Selected extract:
Inqling Junior - Robot Mapping, Vision, Autonomy

@zander 

No idea where your image came from.

All I know is the  VL53L5CX sensor provides up to 8x8 resolution of distance measures.

To make a larger map maybe move the sensor and stitch the results together but there is nothing on the internet I can find showing any of this. I don't have the sensor to play with myself.

This is a depth map lidar camera.
https://www.intelrealsense.com/lidar-camera-l515/

@robotbuilder That image is showing you where the example sketch is in the Arduino IDE. You probably already have it, I was just not sure so chimed in. Sorry if I confused you.

• All sensors are installed and working.
  • Gyroscope
  • Accelerometer
  • Magnetometer
  • Barometer
  • Temperature
  • ToF
• Wired up the voltage to get the "Fuel Gauge" to work and give a realistic indicator.
• Separated the micro-stepping wiring to a left/right so the speeds of the two motors "switching gears" can be made automatic... meaning one may be in low gear while the other is in high-gear while making a turn.
• The servo pivots the head.
• Skids to hold it up while I focus on ToF sensor instead of balancing
• Uses InqPortal Admin to change parameters
• Has custom page for control (same as one in Inqling Sr.)
• Has custom page for ToF output.

• I didn't include a BMS so I can not charge the batteries while in Inqling Jr and need to swap them occasionally.
• Senior used a battery shield that had automatic over-discharge protection.  I must use the gauge to make sure I don't over-discharge manually.
• Several Ergonomic design flaws in the 3D Print
  • The stepper motors, A4988 drivers and the batteries to a lesser degree are creating a lot more heat than I was expecting.  Although I did put some air venting in the model, I feel it needs a lot more.  I doubt a PLA print would be able to handle it... it'd likely end up a pool of parts. 
  • It is a royal PITA to have to dissemble it to replace batteries especially since the batteries are below the electronics.  Fortunately, I used connectors.
  • I have no screws to tighten the wheels to the shafts and have had one high speed crash due to losing a wheel.  
  • Have a fantastic "crash helmet" for the exposed ToF sensor, but apparently the reflections are interfering.  All distances are a couple of centimeters.  I am outside the data-sheet's specified FOV zone.  I'll try painting it a flat-black on the inside, but I'm not holding out much hope.

• Gyro running at 190 Hz - This is CPU costly as it does the Trigonometry for calculating the tilt angle.

Exercise: In the Inqling Junior thread, at what frequency is the gyro running?

Given records:
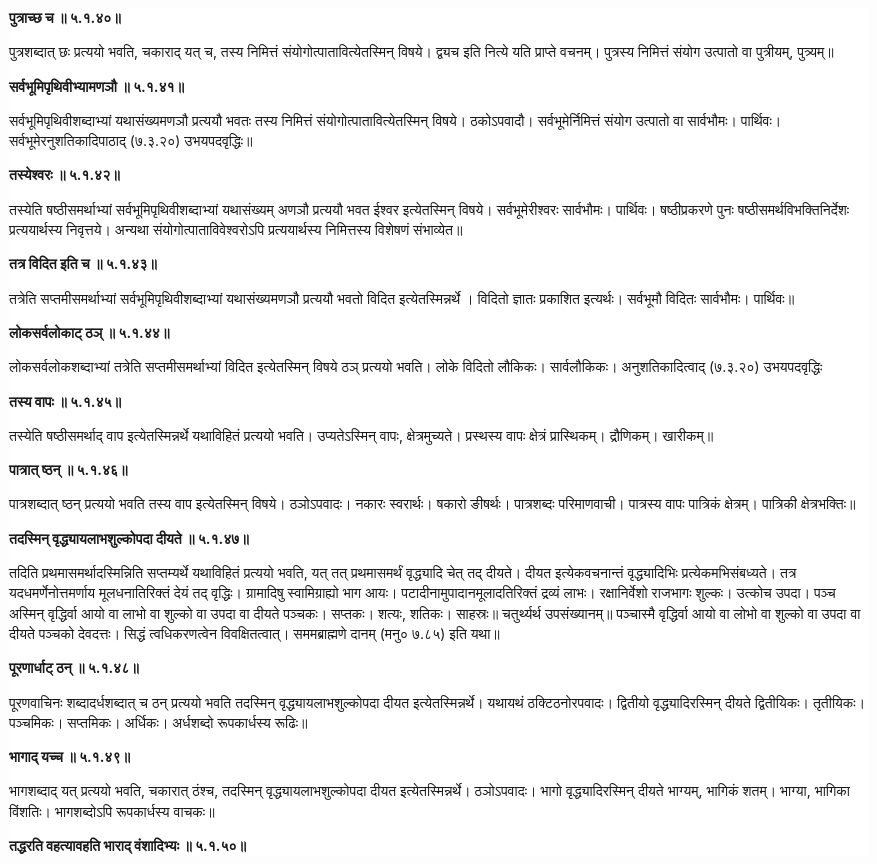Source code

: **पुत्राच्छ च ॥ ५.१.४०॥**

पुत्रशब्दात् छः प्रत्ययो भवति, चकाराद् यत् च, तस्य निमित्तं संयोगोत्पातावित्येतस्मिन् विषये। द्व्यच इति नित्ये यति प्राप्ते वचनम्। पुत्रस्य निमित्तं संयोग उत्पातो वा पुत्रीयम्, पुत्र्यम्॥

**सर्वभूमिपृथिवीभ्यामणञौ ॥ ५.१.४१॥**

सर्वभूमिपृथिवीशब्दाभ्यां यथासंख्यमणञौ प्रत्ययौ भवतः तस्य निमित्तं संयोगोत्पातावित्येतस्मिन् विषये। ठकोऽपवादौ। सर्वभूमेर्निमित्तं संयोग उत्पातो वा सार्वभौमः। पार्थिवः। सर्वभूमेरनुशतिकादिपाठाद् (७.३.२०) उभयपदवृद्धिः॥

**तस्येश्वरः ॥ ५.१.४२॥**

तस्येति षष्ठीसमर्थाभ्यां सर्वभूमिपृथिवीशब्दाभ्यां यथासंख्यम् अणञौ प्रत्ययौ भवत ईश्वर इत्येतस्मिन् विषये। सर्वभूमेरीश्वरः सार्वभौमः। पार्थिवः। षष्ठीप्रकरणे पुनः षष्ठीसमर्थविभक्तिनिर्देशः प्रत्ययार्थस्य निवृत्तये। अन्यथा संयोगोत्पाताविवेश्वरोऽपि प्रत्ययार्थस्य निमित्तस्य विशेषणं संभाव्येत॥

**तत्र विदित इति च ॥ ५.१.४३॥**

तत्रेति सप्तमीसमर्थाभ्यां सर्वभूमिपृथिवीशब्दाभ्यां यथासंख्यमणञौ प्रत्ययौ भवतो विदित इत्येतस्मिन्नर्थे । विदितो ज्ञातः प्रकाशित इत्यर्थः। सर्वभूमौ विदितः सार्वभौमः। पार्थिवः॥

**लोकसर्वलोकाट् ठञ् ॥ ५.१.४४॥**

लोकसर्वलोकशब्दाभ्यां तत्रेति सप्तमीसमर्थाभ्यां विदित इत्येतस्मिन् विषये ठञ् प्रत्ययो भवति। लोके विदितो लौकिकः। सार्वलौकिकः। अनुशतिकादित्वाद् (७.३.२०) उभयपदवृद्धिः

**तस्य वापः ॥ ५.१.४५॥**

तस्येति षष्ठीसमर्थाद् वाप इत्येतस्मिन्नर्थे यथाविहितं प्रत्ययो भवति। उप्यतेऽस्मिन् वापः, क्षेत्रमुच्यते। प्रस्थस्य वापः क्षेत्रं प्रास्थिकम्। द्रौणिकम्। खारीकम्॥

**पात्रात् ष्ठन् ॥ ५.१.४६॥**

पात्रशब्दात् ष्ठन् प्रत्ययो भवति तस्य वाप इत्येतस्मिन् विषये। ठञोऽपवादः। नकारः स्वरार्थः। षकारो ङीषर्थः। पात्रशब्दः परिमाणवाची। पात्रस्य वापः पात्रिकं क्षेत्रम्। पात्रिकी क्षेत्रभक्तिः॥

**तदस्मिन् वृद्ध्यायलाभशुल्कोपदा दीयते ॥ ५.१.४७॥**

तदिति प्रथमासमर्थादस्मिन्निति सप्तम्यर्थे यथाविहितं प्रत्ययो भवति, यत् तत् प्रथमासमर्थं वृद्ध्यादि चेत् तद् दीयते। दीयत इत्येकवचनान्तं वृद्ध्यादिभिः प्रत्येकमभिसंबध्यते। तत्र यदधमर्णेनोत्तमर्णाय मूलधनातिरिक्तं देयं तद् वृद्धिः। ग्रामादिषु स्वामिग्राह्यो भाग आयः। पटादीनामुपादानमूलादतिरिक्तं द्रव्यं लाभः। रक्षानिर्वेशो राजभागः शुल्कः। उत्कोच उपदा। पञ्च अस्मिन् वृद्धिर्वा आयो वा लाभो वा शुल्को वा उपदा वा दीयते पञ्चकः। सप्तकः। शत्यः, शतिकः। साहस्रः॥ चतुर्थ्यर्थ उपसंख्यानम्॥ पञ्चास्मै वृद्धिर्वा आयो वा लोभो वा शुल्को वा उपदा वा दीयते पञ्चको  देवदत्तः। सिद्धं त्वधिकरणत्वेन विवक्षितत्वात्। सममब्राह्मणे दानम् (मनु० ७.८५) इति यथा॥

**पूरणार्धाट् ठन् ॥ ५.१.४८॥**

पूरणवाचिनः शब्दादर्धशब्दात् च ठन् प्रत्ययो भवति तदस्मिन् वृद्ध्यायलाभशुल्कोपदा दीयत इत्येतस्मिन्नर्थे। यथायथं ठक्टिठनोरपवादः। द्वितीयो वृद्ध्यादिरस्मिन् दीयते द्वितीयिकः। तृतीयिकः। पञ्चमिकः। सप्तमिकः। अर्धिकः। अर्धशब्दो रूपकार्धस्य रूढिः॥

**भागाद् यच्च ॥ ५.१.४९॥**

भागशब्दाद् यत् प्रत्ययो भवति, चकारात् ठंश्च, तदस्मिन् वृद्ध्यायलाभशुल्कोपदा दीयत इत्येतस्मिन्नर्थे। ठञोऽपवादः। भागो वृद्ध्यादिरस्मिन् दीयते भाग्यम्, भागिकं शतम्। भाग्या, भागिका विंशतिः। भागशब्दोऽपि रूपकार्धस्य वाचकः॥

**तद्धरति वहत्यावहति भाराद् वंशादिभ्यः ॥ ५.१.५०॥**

Response to the exercise: 190 Hz